Anche quello di oggi tecnicamente non rientra negli Icbm, ossia i missili a gittata intercontinentale che Kim ha promesso a Trump di non sparare più, ma Tokyo, alleato ferreo statunitense e parte in causa la cui sovranità è stata parzialmente sfregiata dal lancio, ne ha denunciato la violazione secondo una risoluzione Onu – è una posizione simile a quella presa un mese e mezzo fa dall’ex consigliere per la Sicurezza nazionale Usa, John Bolton, che ha pagato anche l’approccio più da falco nei riguardi di questo e altri dossier rispetto alla presidenza, e per questo è stato fatto fuori dalla Casa Bianca.

Washington e Pyongyang parlano della denuclearizzazione, ma usano termini diversi che rendono la comunicazione difficile. Gli americani vorrebbero un completo smantellamento dell’apparato nucleare del Nord, i nordcoreani pensano a qualcosa di diverso, e con questo genere di test intendono far capire che al tavolo hanno una deterrenza da giocare. E la rendono visibile.
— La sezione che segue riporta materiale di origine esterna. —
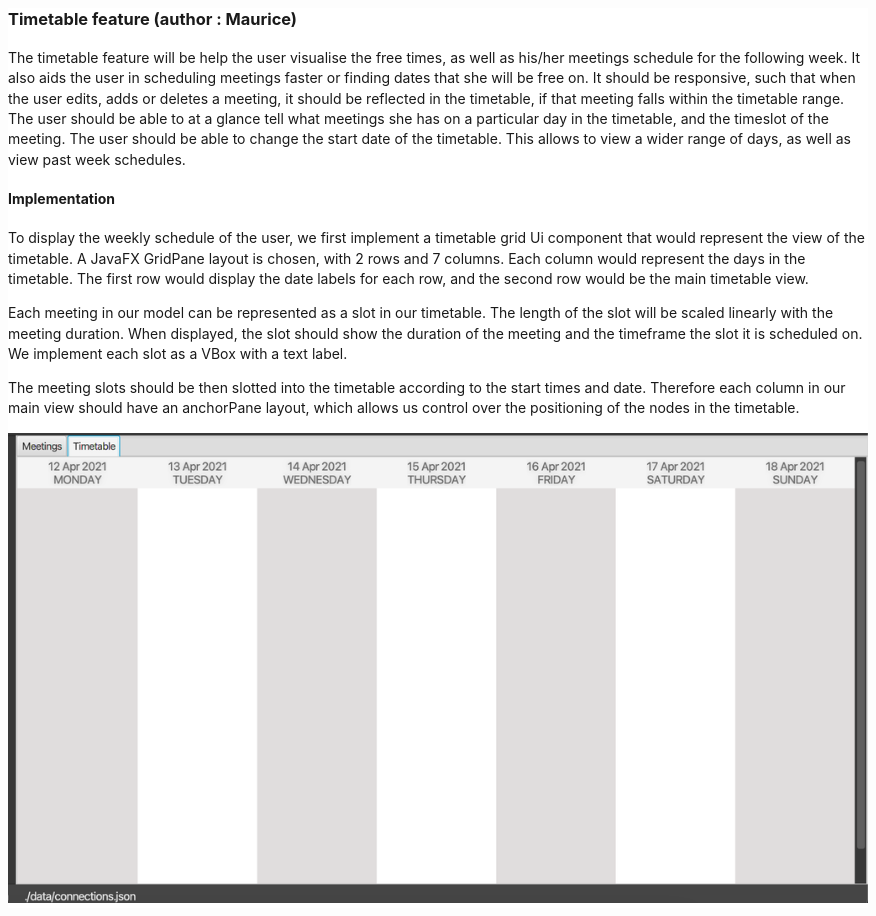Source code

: ### Timetable feature (author : Maurice)

The timetable feature will be help the user visualise the free times, as well as his/her 
meetings schedule for the following week. 
It also aids the user in scheduling meetings faster or finding dates that she will be free on.
It should be responsive, such that when the user edits, adds or deletes a meeting, it should
be reflected in the timetable, if that meeting falls within the timetable range.
The user should be able to at a glance tell what meetings she has on a particular day in the 
timetable, and the timeslot of the meeting.
The user should be able to change the start date of the timetable. This allows to view a wider
range of days, as well as view past week schedules.

#### Implementation

To display the weekly schedule of the user, we first implement a timetable grid Ui component 
that would represent the view of the timetable. A JavaFX GridPane layout is chosen, with 2 rows and
7 columns. Each column would represent the days in the timetable. The first row would display 
the date labels for each row, and the second row would be the main timetable view. 

Each meeting in our model can be represented as a slot in our timetable. The length of the slot 
will be scaled linearly with the meeting duration. When displayed, the slot should show the duration
of the meeting and the timeframe the slot it is scheduled on. We implement each slot as a VBox with a 
text label.

The meeting slots should be then slotted into the timetable according to the start times and date.
Therefore each column in our main view should have an anchorPane layout, which allows us control over 
the positioning of the nodes in the timetable.

![A view of the timetable GUI](images/TimetableView.png)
Kim vuole il sollevamento delle sanzioni che strozzano l’economia del suo paese, e su questo ha scommesso per i contatti – davanti agli oltranzisti interni al regime – sperando di arrivare a inquadrare la Corea del Nord in qualcosa di simile a un sistema di controllo degli armamenti. Tema che, implicitamente, significherebbe riconoscere Pyongyang la potenza nucleare: qui il desiderio di accordo di Trump sbatte contro la realtà e i paletti fissati dagli apparati Usa, che per ora non vogliono permettersi di essere così deboli con Kim.